Quoted passage START
Optimizing salmon and kelp IMTA: Kelp seeding time is key

Integrated Multi-Trophic Aquaculture (IMTA) emerges as a promising solution to aquaculture’s environmental challenges. By cultivating extractive species, such as kelp (Saccharina latissima), alongside fed species like Atlantic salmon (Salmo salar), this approach seeks to diversify production and reduce environmental impact through bioremediation.

However, scaling IMTA commercially is complex. The primary challenge is synchronization: nutrients released by the fish must be available precisely when the algae can efficiently absorb them. This alignment is affected by weather, currents, and production cycles.

Is it better to have more salmon? Or to seed the kelp at a different time? To answer this, a recent study by researchers from the University of Stirling’s Institute of Aquaculture and Bantry Marine Research Station Ltd. developed an integrated modeling approach to optimize seeding strategies at a commercial salmon and kelp farm in Bantry Bay, Ireland. The results challenge common assumptions and indicate a clear path toward optimization.

Key findings

• A new modeling study analyzed a commercial salmon and kelp IMTA system in Bantry Bay, Ireland.
• The limiting factor for kelp (Saccharina latissima) growth was not salmon-derived nitrogen, but light availability.
• Increasing salmon production (and its waste) did not significantly improve kelp growth or bioremediation.
• The key was advancing the kelp seeding (from winter to autumn) and extending its cultivation cycle (from 89 to 151 days), which quadrupled biomass and nitrogen removal.
• This optimized strategy would allow a 10% nitrogen bioremediation target to be met using only 36 cultivation lines, a feasible area within the farm’s current license.

The “Digital Lab” for simulating the farm

To understand the complex interaction between the fish, the environment, and the algae, the researchers combined three distinct models to create a comprehensive simulation of the farm.

The three-part model

The integrated approach functioned as follows:

1. Salmon Model (FEEDNETICS): This model simulated salmon growth in the cages. Based on production, feeding, and temperature data, it calculated the daily amount of dissolved inorganic nitrogen (DIN) waste released by the fish into the environment.
Quoted passage END
**Requirement A:**
Answer these questions about the salmon and kelp IMTA article, one per line:
(i) Where is the commercial farm in the study located?
(ii) The kelp cultivation cycle was extended from how many days to how many?
(iii) What is the name of the model that simulated salmon growth?
**Requirement B:**
Continue the salmon and kelp IMTA article from its final sentence.
Record extracts START
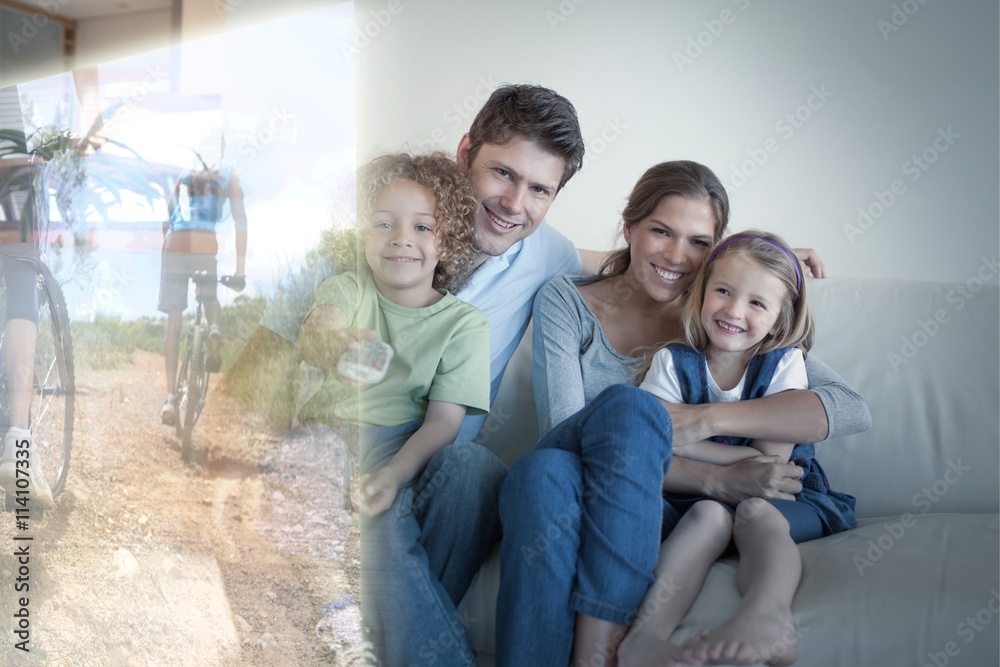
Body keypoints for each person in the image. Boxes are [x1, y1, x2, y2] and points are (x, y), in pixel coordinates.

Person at [496, 161, 872, 666]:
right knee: (548, 465)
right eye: (660, 231)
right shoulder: (571, 302)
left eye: (699, 243)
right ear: (630, 227)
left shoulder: (722, 321)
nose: (678, 255)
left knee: (539, 472)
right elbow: (565, 434)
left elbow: (848, 407)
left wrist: (705, 420)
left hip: (668, 507)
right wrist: (718, 480)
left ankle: (603, 650)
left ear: (715, 252)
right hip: (614, 484)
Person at [295, 152, 492, 664]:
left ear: (445, 240)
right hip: (332, 435)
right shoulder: (348, 288)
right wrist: (337, 344)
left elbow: (445, 422)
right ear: (362, 234)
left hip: (403, 441)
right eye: (383, 223)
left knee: (445, 484)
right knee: (368, 514)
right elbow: (320, 330)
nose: (401, 238)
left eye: (422, 226)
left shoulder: (465, 324)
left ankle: (381, 639)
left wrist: (395, 474)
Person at [159, 128, 247, 425]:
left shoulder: (185, 174)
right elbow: (240, 222)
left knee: (174, 320)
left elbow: (166, 218)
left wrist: (166, 248)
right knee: (210, 297)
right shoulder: (228, 176)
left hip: (176, 244)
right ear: (220, 151)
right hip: (204, 244)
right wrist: (239, 271)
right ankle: (213, 329)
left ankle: (171, 399)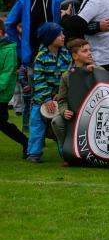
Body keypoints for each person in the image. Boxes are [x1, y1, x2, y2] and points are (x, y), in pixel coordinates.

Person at [5, 0, 69, 131]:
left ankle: (59, 133)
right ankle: (36, 138)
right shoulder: (24, 0)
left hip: (61, 56)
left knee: (62, 97)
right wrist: (21, 48)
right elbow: (9, 24)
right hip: (34, 57)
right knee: (38, 98)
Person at [26, 23, 71, 162]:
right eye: (59, 35)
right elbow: (39, 80)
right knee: (37, 126)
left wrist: (60, 94)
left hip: (60, 99)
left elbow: (68, 76)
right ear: (50, 37)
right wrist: (46, 99)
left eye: (63, 34)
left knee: (61, 127)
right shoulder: (41, 57)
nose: (63, 37)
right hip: (41, 100)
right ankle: (34, 153)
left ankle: (66, 154)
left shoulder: (66, 55)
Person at [50, 39, 94, 157]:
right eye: (85, 51)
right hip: (74, 114)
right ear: (75, 56)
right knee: (57, 121)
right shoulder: (66, 76)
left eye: (90, 50)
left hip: (94, 115)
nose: (89, 53)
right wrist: (64, 111)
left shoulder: (99, 71)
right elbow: (62, 100)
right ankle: (68, 152)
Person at [0, 21, 27, 157]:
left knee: (2, 123)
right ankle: (26, 142)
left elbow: (7, 73)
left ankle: (26, 142)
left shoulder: (9, 49)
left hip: (2, 94)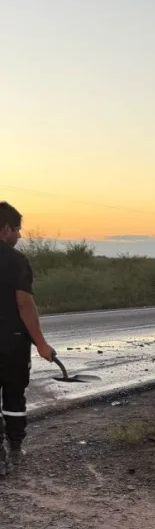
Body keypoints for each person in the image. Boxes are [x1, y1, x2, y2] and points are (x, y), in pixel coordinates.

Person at [0, 202, 55, 476]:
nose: (19, 236)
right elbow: (24, 305)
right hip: (11, 342)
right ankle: (15, 450)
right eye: (18, 230)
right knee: (13, 397)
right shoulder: (16, 261)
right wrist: (41, 343)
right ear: (6, 229)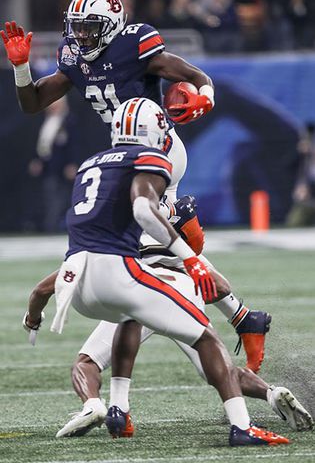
Record extracts END
**Task output A:**
(i) Bantry Bay, Ireland
(ii) From 89 days to 151 days
(iii) FEEDNETICS

**Task output B:**
2. Hydrodynamic Model (ROMS): Once the nitrogen was released, this model simulated how marine currents and temperature in Bantry Bay transported these nutrients from the salmon cages to the kelp cultivation area, located approximately 200 meters away.
3. Kelp Model (DEB): Utilizing a re-parameterized Dynamic Energy Budget (DEB) Model, this component simulated kelp growth. It calculated how the algae absorbed available nitrogen (from salmon and the background environment) and carbon (DIC), based on light (PAR) and temperature, to generate biomass.

This “digital lab” allowed researchers to virtually test different management strategies (scenarios) to determine which produced the most kelp and removed the most nitrogen.

Testing the scenarios: More salmon or more time?

The researchers applied their model to four distinct production scenarios to compare their effects:

• Scenario 1 (Baseline): The farm’s current practice. Salmon stocked in summer (June) and kelp seeded in winter (January), with an 89-day cultivation cycle for the kelp.
• Scenario 2 (More Salmon): Same seeding times, but increasing salmon production (nearly tripling metabolic nitrogen waste, from 15.35 t to 40.45 t).
• Scenario 3 (Advance Kelp): Same salmon, but seeding the kelp much earlier, in autumn (November), and extending its cultivation cycle to 151 days.
• Scenario 4 (Change Salmon): Same kelp (winter seeding), but stocking the salmon in autumn (October) to better align their peak waste production with kelp growth.

Nitrogen is not the limit; light is

The study’s findings were revealing, dismantling the idea that “more waste equals more kelp growth.”

Increasing salmon did not improve Kelp growth

The comparison of Scenarios 1, 2, and 4 showed insignificant differences in kelp yield. Final kelp biomass was nearly identical across all three scenarios (approx. 8.71 t).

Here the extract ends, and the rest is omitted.